Required work — Copy the records below, from the line containing "4: (254, 171)" through the last line; leave out pictures.

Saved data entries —
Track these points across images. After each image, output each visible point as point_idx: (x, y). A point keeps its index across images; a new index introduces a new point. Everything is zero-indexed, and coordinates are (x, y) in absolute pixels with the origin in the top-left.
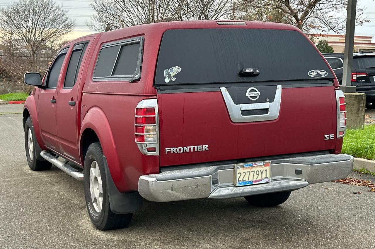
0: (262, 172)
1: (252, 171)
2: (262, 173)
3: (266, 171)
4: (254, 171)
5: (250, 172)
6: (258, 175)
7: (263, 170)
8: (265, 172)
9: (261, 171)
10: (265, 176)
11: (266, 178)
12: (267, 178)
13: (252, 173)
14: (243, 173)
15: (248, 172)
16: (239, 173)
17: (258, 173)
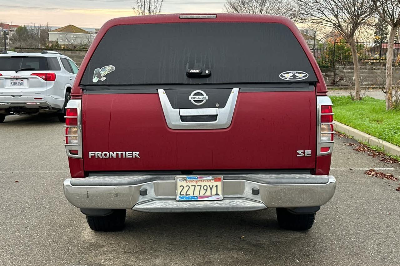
0: (211, 187)
1: (198, 186)
2: (211, 189)
3: (217, 186)
4: (201, 186)
5: (195, 186)
6: (206, 190)
7: (213, 186)
8: (216, 188)
9: (209, 186)
10: (216, 193)
11: (217, 194)
12: (219, 194)
13: (198, 188)
14: (187, 186)
15: (192, 186)
16: (181, 186)
17: (205, 188)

Result —
4: (254, 171)
5: (250, 172)
6: (258, 175)
7: (263, 170)
8: (265, 172)
9: (261, 171)
10: (265, 176)
11: (266, 178)
12: (267, 178)
13: (252, 173)
14: (243, 173)
15: (248, 172)
16: (239, 173)
17: (258, 173)
0: (211, 187)
1: (198, 186)
2: (211, 189)
3: (217, 186)
4: (201, 186)
5: (195, 186)
6: (206, 190)
7: (213, 186)
8: (216, 188)
9: (209, 186)
10: (216, 193)
11: (217, 194)
12: (219, 194)
13: (198, 188)
14: (187, 186)
15: (192, 186)
16: (181, 186)
17: (205, 188)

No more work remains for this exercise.